Выбрать главу

Во всяком случае, среди конкурирующих идеологий левого крыла (исключение должно быть сделано для некоторых идеологий по преимуществу националистического характера) для влияния марксизма существовали значительные возможности. Отчасти (помимо особых противоречащих причин) это объяснялось символическим значением крупнейшего теоретика социализма, объединяющим фактором его личности, но прежде всего тем, что теоретический анализ недостатков общества в идеологиях левого крыла был очень мало разработан как применительно к идеям о путях, ведущих к революции, так и по отношению к представлениям – довольно неопределенным, если они вообще существовали, – о строительстве будущего послереволюционного общества. Интересующие нас здесь идеологии, кроме идеологий, имеющих принципиально национальный характер (первые в свою очередь в какой-то степени проникли в марксизм), – это анархизм и революционный синдикализм, который частично вытекает из последнего; народнические тенденции, а также, конечно, якобинско-радикальная традиция, в частности в своей революционной форме. Но некоторое внимание следует уделить и тому реформистскому социализму, сознательно немарксистскому, начиная с середины 90-х годов основным интеллектуальным центром которого было «Фабианское общество» в Англии. Это движение имело ограниченный характер, но ему на международной арене предстояло сыграть значительную роль не только благодаря отдельным иностранцам, жившим недолгое время в Англии, среди которых, в частности, должен быть упомянут Эдуард Бернштейн, но и благодаря культурным связям между Англией и такими странами, как Скандинавские или Голландия. Во всяком случае, хотя распространение фабианства и представляет интерес, в данном случае можно говорить о нем как об очень ограниченном явлении, не требующем здесь подробного анализа [9].

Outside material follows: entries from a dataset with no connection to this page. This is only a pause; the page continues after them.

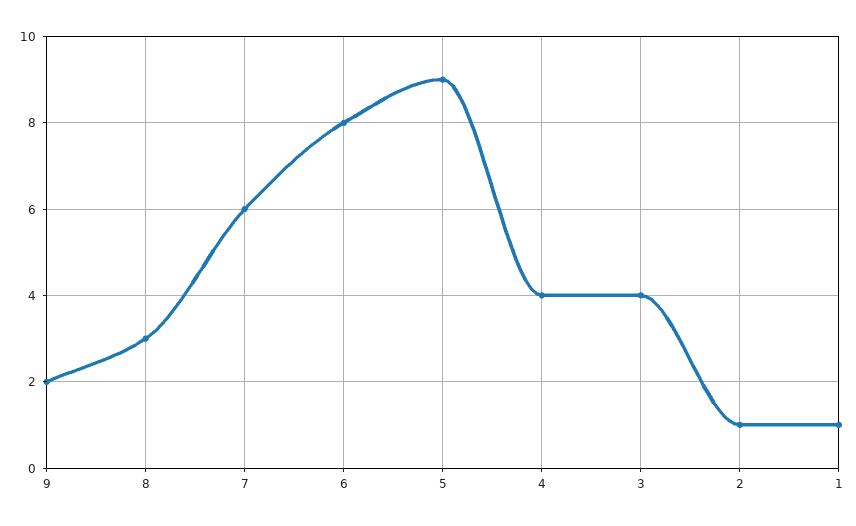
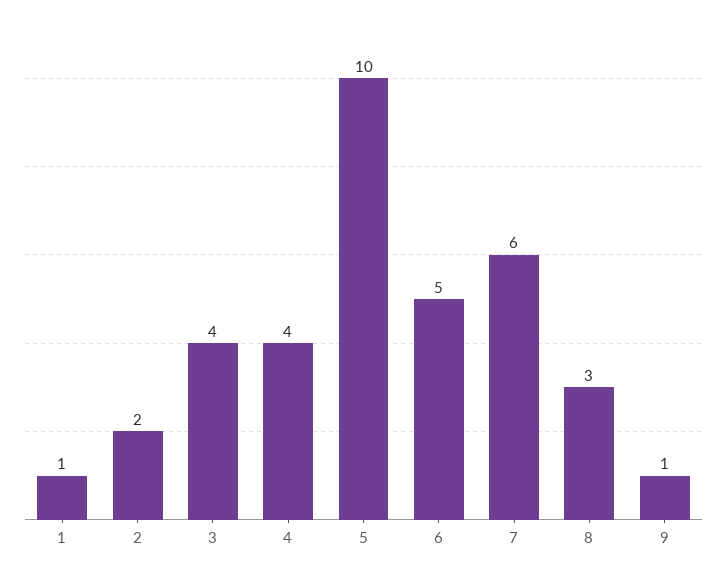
  {
-   "9": 2,
+   "9": 1,
    "8": 3,
    "7": 6,
-   "6": 8,
+   "6": 5,
-   "5": 9,
+   "5": 10,
    "4": 4,
    "3": 4,
-   "2": 1,
+   "2": 2,
    "1": 1
  }

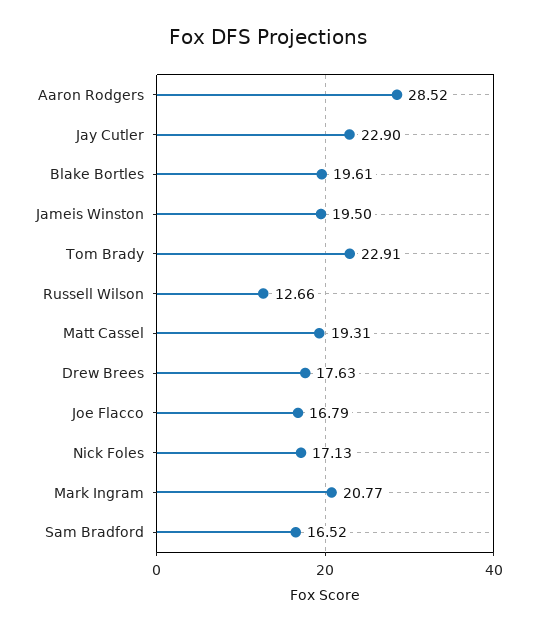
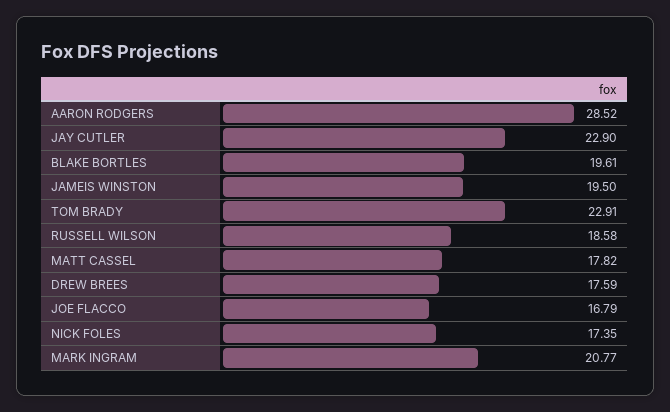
  {
    "Aaron Rodgers": 28.52,
    "Jay Cutler": 22.9,
    "Blake Bortles": 19.61,
    "Jameis Winston": 19.5,
    "Tom Brady": 22.91,
-   "Russell Wilson": 12.66,
+   "Russell Wilson": 18.58,
-   "Matt Cassel": 19.31,
+   "Matt Cassel": 17.82,
-   "Drew Brees": 17.63,
+   "Drew Brees": 17.59,
    "Joe Flacco": 16.79,
-   "Nick Foles": 17.13,
+   "Nick Foles": 17.35,
-   "Mark Ingram": 20.77,
+   "Mark Ingram": 20.77
-   "Sam Bradford": 16.52
  }

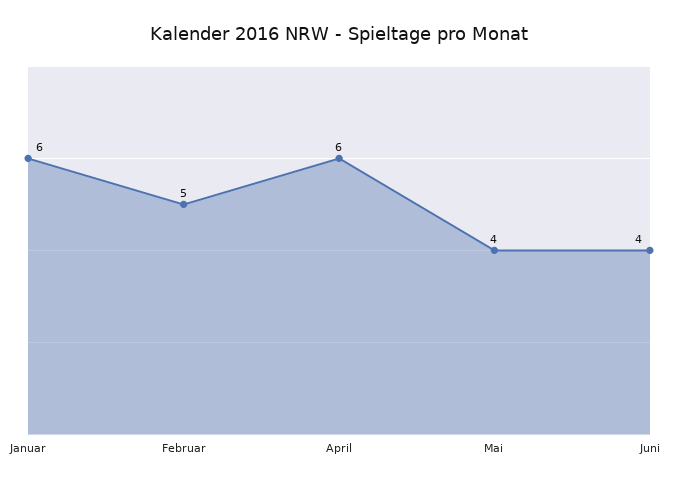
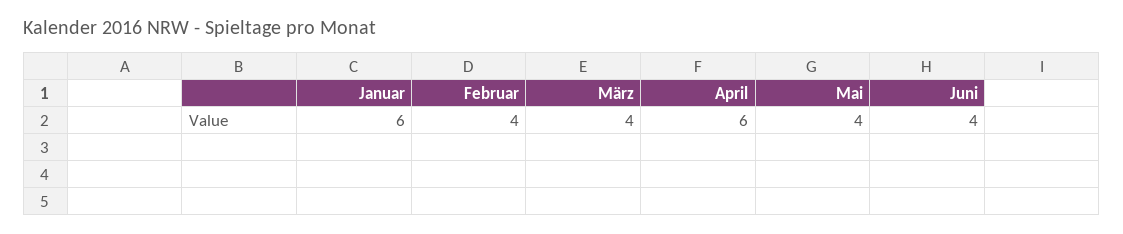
  {
    "Januar": 6,
-   "Februar": 5,
+   "Februar": 4,
    "April": 6,
    "Mai": 4,
-   "Juni": 4
+   "Juni": 4,
+   "März": 4
  }

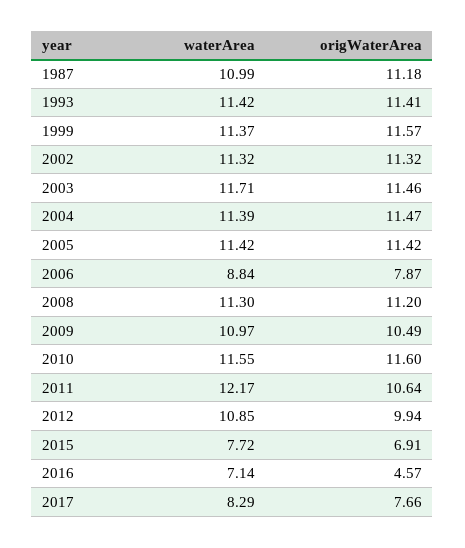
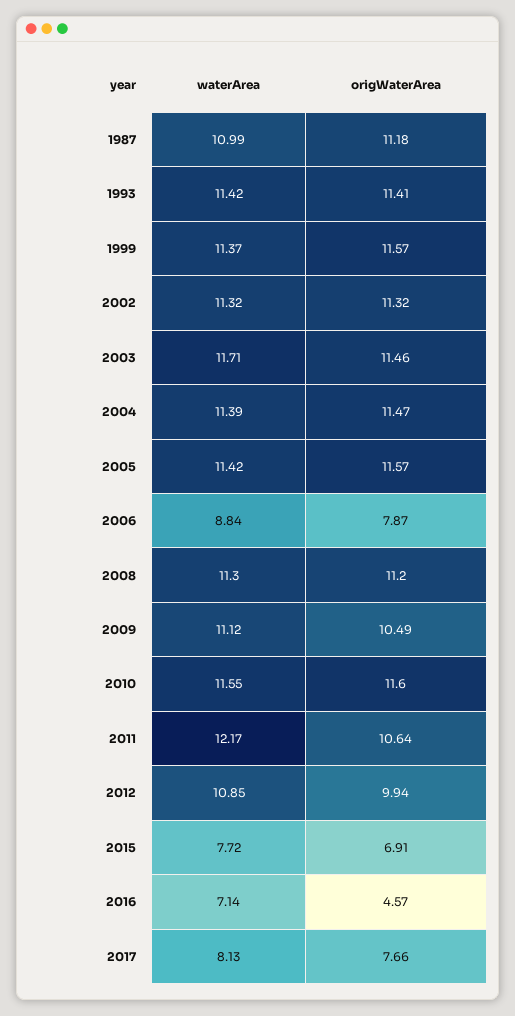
  {
    "waterArea": {
      "1987": 10.99,
      "1993": 11.42,
      "1999": 11.37,
      "2002": 11.32,
      "2003": 11.71,
      "2004": 11.39,
      "2005": 11.42,
      "2006": 8.84,
      "2008": 11.3,
-     "2009": 10.97,
+     "2009": 11.12,
      "2010": 11.55,
      "2011": 12.17,
      "2012": 10.85,
      "2015": 7.72,
      "2016": 7.14,
-     "2017": 8.29
+     "2017": 8.13
    },
    "origWaterArea": {
      "1987": 11.18,
      "1993": 11.41,
      "1999": 11.57,
      "2002": 11.32,
      "2003": 11.46,
      "2004": 11.47,
-     "2005": 11.42,
+     "2005": 11.57,
      "2006": 7.87,
      "2008": 11.2,
      "2009": 10.49,
      "2010": 11.6,
      "2011": 10.64,
      "2012": 9.94,
      "2015": 6.91,
      "2016": 4.57,
      "2017": 7.66
    }
  }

Якобинская радикальная традиция в основном оставалась вне марксизма даже тогда, когда – и, быть может, именно поэтому – ее наиболее революционные представители, по-видимому, были весьма склонны воздать долг великому революционному имени и идентифицироваться с делом, связанным с марксизмом. Во всяком случае, из этого вытекает странное явление неширокого распространения марксизма во Франции. Вплоть до 30-х годов нашего века многих из наиболее известных интеллигентов Французской коммунистической партии нельзя было всерьез рассматривать как марксистов-теоретиков, хотя в большинстве своем они стали считать себя таковыми. Идеологический журнал партии «Пансэ», основанный в 1938 году, все еще сохраняет подзаголовок «Журнал современного рационализма». Напротив, анархизм, несмотря на известную вражду между Марксом и Бакуниным, широко применял марксистский анализ, хотя и существовали некоторые специфические противоречия между двумя движениями. Это не должно нас удивлять, если мы вспомним, что вплоть до исключения анархистов из Интернационала в 1896 году (а в некоторых странах и позже) нельзя было провести внутри революционного движения четкую линию, разделяющую анархистов и марксистов: и те и другие были выразителями одной и той же революционной концепции надежды.

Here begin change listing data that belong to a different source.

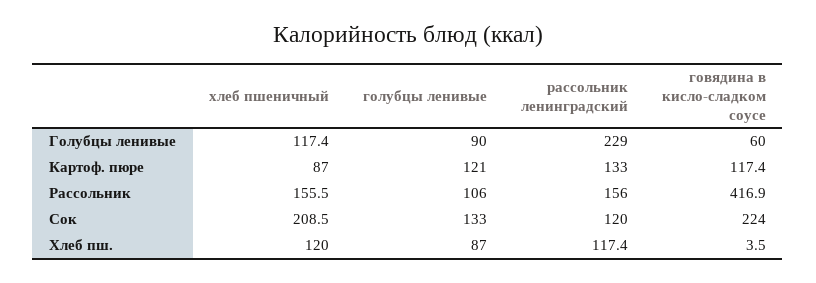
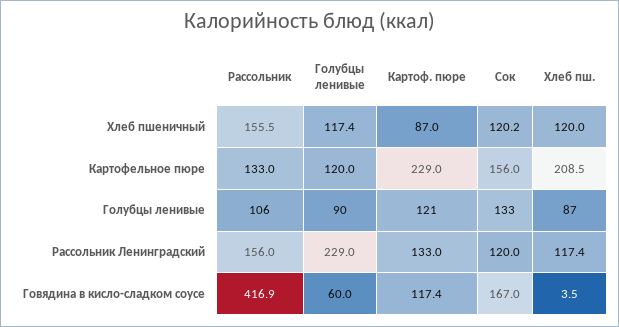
  {
    "хлеб пшеничный": {
      "Голубцы ленивые": 117.4,
      "Картоф. пюре": 87,
      "Рассольник": 155.5,
-     "Сок": 208.5,
+     "Сок": 120.2,
      "Хлеб пш.": 120
    },
    "голубцы ленивые": {
      "Голубцы ленивые": 90,
      "Картоф. пюре": 121,
      "Рассольник": 106,
      "Сок": 133,
      "Хлеб пш.": 87
    },
    "рассольник ленинградский": {
      "Голубцы ленивые": 229,
      "Картоф. пюре": 133,
      "Рассольник": 156,
      "Сок": 120,
      "Хлеб пш.": 117.4
    },
    "говядина в кисло-сладком соусе": {
      "Голубцы ленивые": 60,
      "Картоф. пюре": 117.4,
      "Рассольник": 416.9,
-     "Сок": 224,
+     "Сок": 167,
      "Хлеб пш.": 3.5
-   }
+   },
+   "Картофельное пюре": {
+     "Рассольник": 133,
+     "Голубцы ленивые": 120,
+     "Картоф. пюре": 229,
+     "Сок": 156,
+     "Хлеб пш.": 208.5
+   }
  }

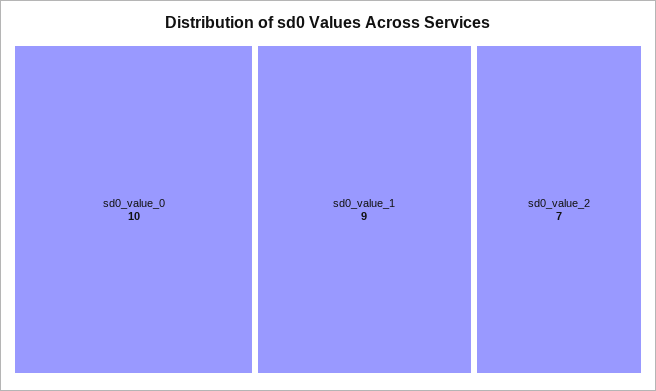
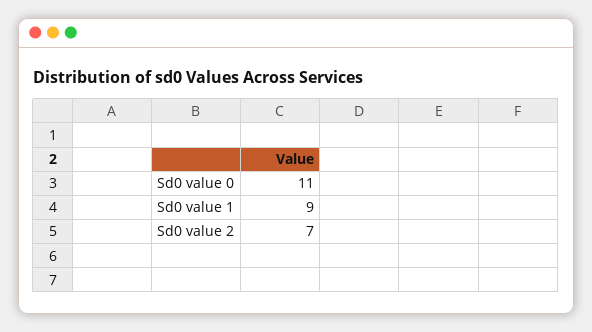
  {
-   "sd0_value_0": 10,
+   "sd0_value_0": 11,
    "sd0_value_1": 9,
    "sd0_value_2": 7
  }

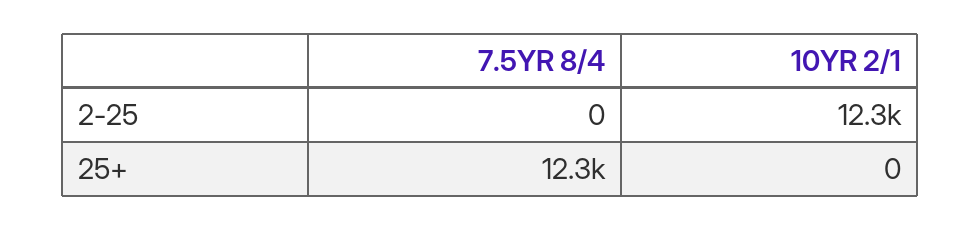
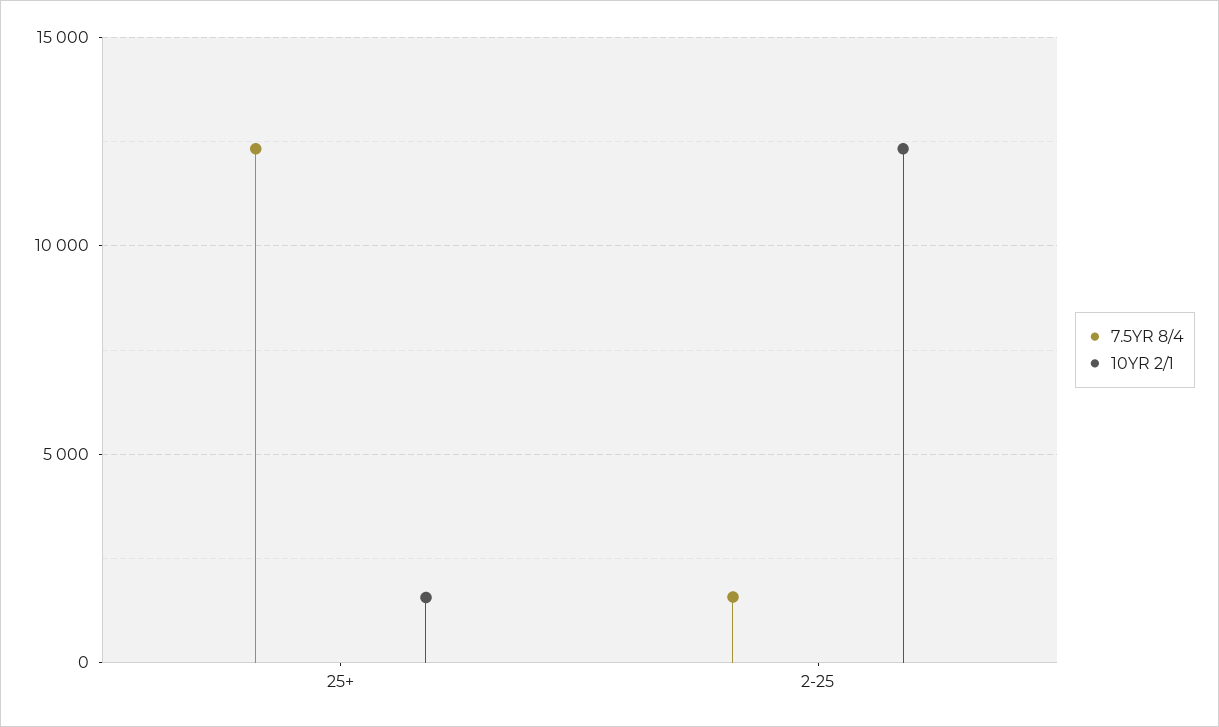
  {
    "7.5YR 8/4": {
-     "2-25": 0,
+     "2-25": 1500,
      "25+": 12300
    },
    "10YR 2/1": {
      "2-25": 12300,
-     "25+": 0
+     "25+": 1500
    }
  }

Теоретические расхождения между ортодоксальным марксизмом и революционным синдикализмом были большие. Ведь революционный синдикализм отвергал в марксизме не только его представление об организации и государстве, но и всю систему исторического анализа, отождествлявшуюся с Каутским, а эту систему революционные синдикалисты рассматривали как исторический детерминизм, если не как фатализм в теории и как реформизм на практике. Следует сказать, что революционный синдикализм в какой-то мере притягателен для интеллигентов, склонных к идеологизированию; во всяком случае, они, особенно наиболее молодые, находились под марксистским влиянием, и прежде всего потому, что многие из них были в прошлом марксистами. Так, один английский молодой исследователь-бунтарь достаточно естественно определил теорию Сореля как «неомарксистскую», поставив себя вне европейских школ [10]. На самом деле протест революционных синдикалистов был направлен не столько против самого марксистского анализа, сколько против «эволюционизма» и «натуралистических и позитивистских наростов», с помощью которых, как говорил молодой Грамши [11] в 1917 году, социал-демократия фальсифицировала марксизм, или же против курьезного смешения Маркса с Дарвином, Спенсером и другими мыслителями-позитивистами, что часто выдавалось за марксизм. Действительно, на Западе большинство марксистов первого поколения (например, те, кто родился около 1860 года) исходило из других идеологических позиций; другими словами, марксизм для них, как новая и оригинальная теория, был одной из теорий левого радикального крыла, отличаясь только чуть большим радикализмом и специфическим отождествлением с пролетариатом.